Hi All,
In every journey you reach a point when its easier to contiune to the end than return to the start. We’re nearing that point in this journey and the more time i spend at the oars the more i reflect on my reasons for taking on this adventure.

I have just come off my midnight shift and the scene I have left outside is truely awsome. (these moments where promised by my friend Joshand I’m experiencing one of those moments that eludes everyone who spends 100% of their time on terra firma). The seas are all but flat with next to no wind, we rise and fall on a 1 meter swell. The sky is cloudless and the full moon has jsut risen on the eastern horizon. It cats its eternal raze towards us. Polaris is shining bright to our starboard and the mighty Orion is high. The countless stars and galaxies of the milky way is directly overhead.
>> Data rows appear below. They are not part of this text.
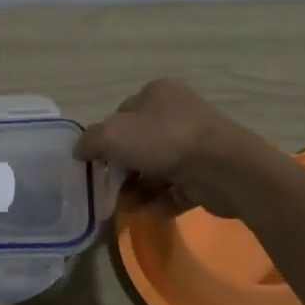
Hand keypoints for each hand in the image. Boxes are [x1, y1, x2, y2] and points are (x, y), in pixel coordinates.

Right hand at [74, 79, 271, 217]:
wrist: (224, 168)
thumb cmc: (164, 140)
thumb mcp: (112, 135)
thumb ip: (90, 141)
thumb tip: (80, 151)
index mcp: (158, 93)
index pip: (122, 115)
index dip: (106, 139)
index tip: (97, 163)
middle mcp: (178, 113)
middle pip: (138, 144)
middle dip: (122, 169)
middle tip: (109, 189)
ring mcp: (196, 144)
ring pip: (156, 168)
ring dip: (138, 189)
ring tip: (127, 207)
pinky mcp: (207, 174)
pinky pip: (176, 189)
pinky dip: (160, 201)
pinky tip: (149, 212)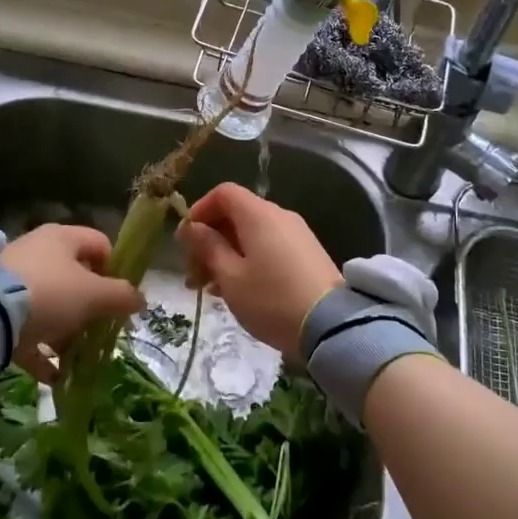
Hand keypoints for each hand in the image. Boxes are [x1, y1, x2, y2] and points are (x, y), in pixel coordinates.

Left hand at [0, 224, 142, 378]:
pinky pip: (26, 329)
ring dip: (66, 332)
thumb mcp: (94, 295)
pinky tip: (53, 376)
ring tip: (75, 358)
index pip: (100, 244)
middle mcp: (39, 252)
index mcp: (63, 237)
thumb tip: (141, 299)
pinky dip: (41, 351)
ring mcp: (14, 280)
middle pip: (75, 277)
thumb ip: (122, 296)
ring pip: (51, 305)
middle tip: (99, 331)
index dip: (115, 270)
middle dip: (90, 308)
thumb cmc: (50, 293)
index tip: (119, 298)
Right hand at [177, 184, 341, 357]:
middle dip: (210, 240)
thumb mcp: (231, 277)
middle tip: (194, 276)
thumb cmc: (271, 299)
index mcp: (258, 214)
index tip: (186, 241)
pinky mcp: (307, 253)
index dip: (200, 210)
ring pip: (251, 234)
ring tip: (211, 290)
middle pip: (236, 215)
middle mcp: (279, 215)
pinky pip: (269, 246)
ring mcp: (296, 234)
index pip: (223, 193)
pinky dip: (248, 260)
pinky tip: (238, 291)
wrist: (331, 325)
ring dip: (227, 254)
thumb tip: (191, 227)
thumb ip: (208, 247)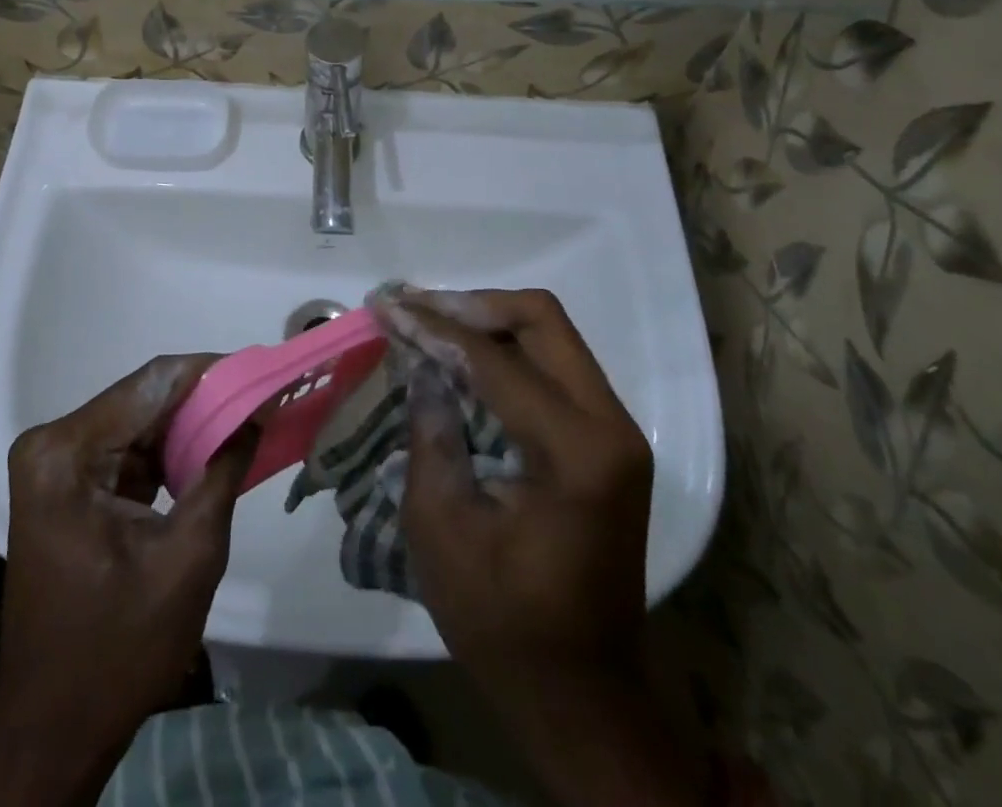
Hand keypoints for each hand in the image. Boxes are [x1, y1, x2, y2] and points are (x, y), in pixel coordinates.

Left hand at [0, 356, 251, 805]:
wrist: (56, 729)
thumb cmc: (120, 649)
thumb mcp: (189, 556)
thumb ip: (223, 470)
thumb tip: (258, 410)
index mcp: (66, 453)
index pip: (151, 384)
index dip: (211, 372)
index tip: (262, 370)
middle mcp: (53, 445)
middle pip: (142, 400)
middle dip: (205, 399)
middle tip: (263, 396)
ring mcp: (56, 465)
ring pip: (138, 422)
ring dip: (191, 424)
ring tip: (248, 419)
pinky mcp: (68, 485)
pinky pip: (129, 450)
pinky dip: (170, 451)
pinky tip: (212, 450)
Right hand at [388, 289, 703, 805]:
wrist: (581, 695)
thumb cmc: (503, 621)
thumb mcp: (442, 526)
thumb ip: (431, 430)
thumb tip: (419, 361)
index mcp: (576, 451)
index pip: (495, 359)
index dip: (433, 327)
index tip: (385, 306)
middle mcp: (611, 426)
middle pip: (541, 320)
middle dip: (469, 306)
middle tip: (412, 308)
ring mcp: (616, 431)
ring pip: (550, 335)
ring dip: (487, 322)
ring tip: (428, 323)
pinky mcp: (607, 441)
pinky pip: (554, 365)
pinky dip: (506, 350)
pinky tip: (461, 357)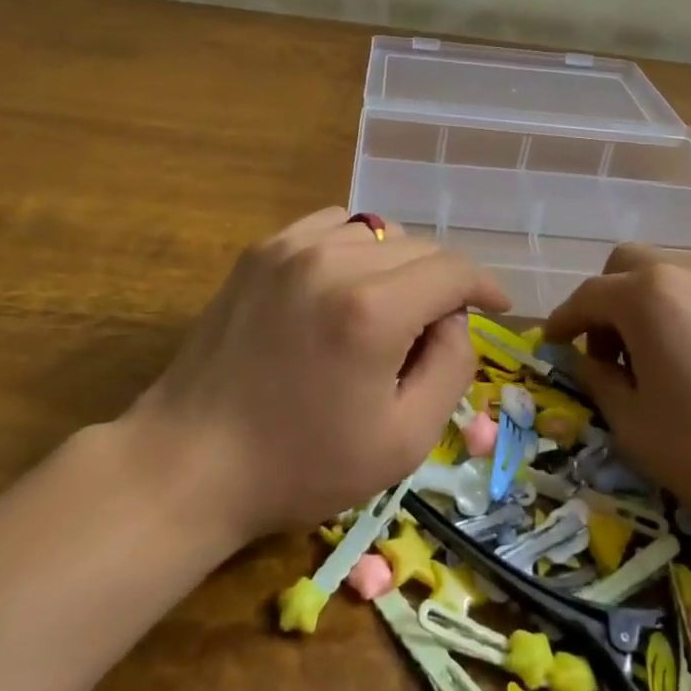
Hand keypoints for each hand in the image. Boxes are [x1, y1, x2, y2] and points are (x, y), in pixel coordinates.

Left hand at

This scene got me thinking about the reasons for taking on this challenge. For leaving behine the safety of land, of shelter of family. Its a question i get asked alot and in the street or in the bar the usual glib response is one like”because its there”, or “its a good time of year for me” but the true reasons are a little more complex than that.
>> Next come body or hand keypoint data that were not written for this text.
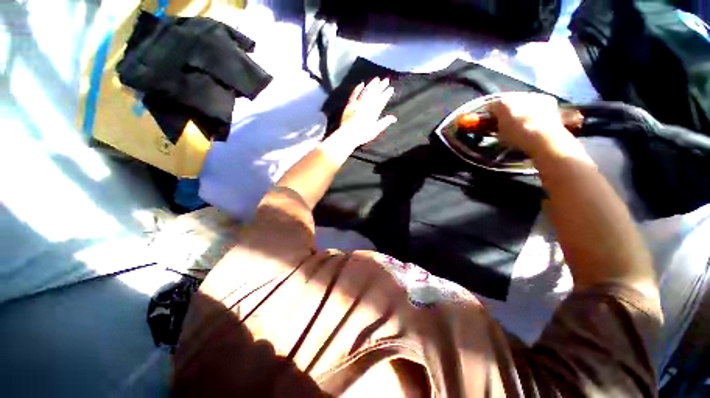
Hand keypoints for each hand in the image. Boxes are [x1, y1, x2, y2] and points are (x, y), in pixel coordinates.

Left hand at [335, 77, 397, 147]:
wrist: (348, 135)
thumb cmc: (363, 134)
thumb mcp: (375, 130)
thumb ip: (384, 122)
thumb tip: (394, 118)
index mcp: (374, 111)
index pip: (382, 99)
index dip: (387, 93)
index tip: (391, 88)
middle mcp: (367, 104)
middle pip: (375, 93)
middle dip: (381, 86)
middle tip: (386, 80)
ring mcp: (357, 103)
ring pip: (366, 90)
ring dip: (372, 84)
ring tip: (377, 79)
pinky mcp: (350, 104)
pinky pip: (354, 93)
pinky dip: (358, 88)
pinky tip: (362, 83)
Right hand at [488, 93, 580, 159]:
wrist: (543, 137)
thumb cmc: (516, 137)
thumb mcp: (499, 134)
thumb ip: (495, 126)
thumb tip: (494, 124)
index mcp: (502, 102)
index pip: (489, 106)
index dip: (487, 114)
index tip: (487, 121)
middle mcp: (517, 94)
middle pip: (506, 100)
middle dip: (504, 109)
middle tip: (504, 120)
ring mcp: (533, 95)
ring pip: (521, 100)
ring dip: (519, 107)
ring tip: (520, 119)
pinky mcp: (547, 98)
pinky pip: (535, 102)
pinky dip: (533, 108)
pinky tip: (533, 118)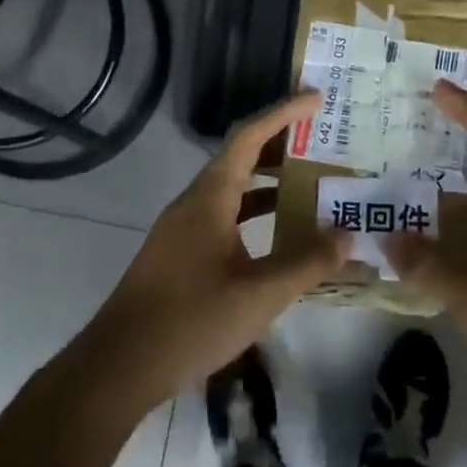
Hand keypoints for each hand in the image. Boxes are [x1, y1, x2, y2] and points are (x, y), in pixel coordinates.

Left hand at [82, 91, 347, 405]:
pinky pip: (223, 219)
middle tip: (325, 144)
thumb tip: (346, 236)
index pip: (248, 138)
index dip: (283, 114)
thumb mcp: (259, 295)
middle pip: (240, 159)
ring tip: (313, 186)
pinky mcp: (179, 255)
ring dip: (269, 185)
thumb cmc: (190, 322)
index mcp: (209, 199)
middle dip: (281, 147)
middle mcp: (193, 204)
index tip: (317, 100)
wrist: (120, 366)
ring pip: (232, 192)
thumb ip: (306, 263)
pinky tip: (279, 238)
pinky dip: (254, 216)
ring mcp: (182, 230)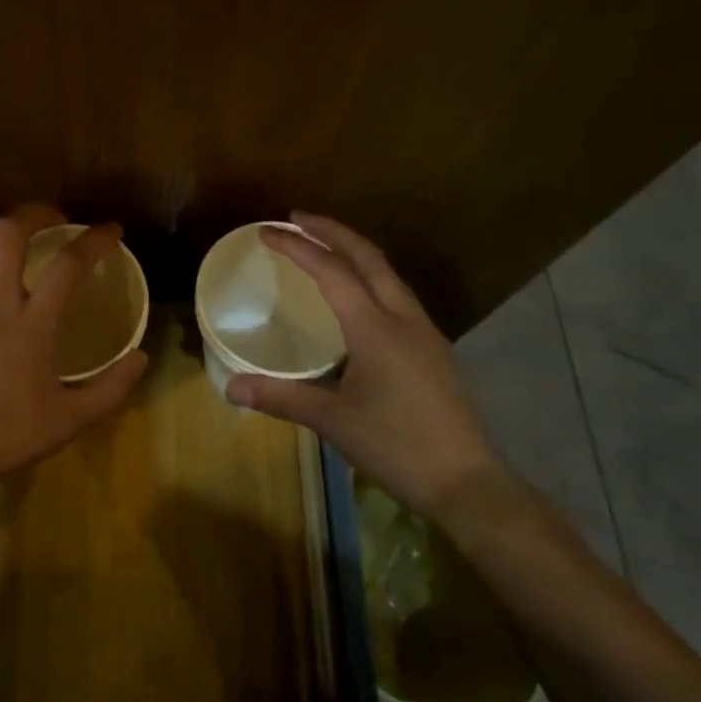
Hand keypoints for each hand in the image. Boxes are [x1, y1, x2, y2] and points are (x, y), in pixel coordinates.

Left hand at [0, 213, 148, 506]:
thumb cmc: (1, 436)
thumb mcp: (66, 422)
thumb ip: (109, 389)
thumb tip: (141, 357)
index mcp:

The reason I’m out on the ocean right now is down to a deep rooted and almost always sub conscious quest for adventure. I believe this quest has been nurtured by a life time of associations.
Over the past few days i have been thinking alot about folks who have, through no fault of their own, eddied out and left the party too soon. Simple scenes remind me of great people who i have had the fortune to spend time with. When i look at the crashing waves and white horses of the big seas around me, i see the blond haired Bob Smith as we effortlessly kayak down the Upper Setti in Nepal, the dolphins which circled the boat and jumped the waves 10 days ago remind me of Pete McNeil, gracefully windsurfing in the Largs channel, (as we did so often after work), in the rising and setting sun i see the red hair of my uncle Diesel Dave Coles canoeing the best rivers in British Columbia. In acrobatic storm petrals I see Alec Jack in yet another BB gymnastic display and the high white cirus clouds sweeping across the blue sky I see Alan Bunyan and his faultless skiing technique as he descends Mt. Blanc for his 40th. And at the same time, all around me from the endless number of stars in the huge sky to the microscopic bio luminescent in the ocean i feel and see mum, encouraging, motivating, egging me on towards my goal. What ever that maybe.
In all the people i know who participate in adventure sports, i know of no one who has a death wish. Conversely all bar none have a wish for life. To experience a heightened feeling of being alive by stretching the comfort zone just that little bit has a powerful draw. The reasons i’m doing what i’m doing is just that. I like the vividness of being.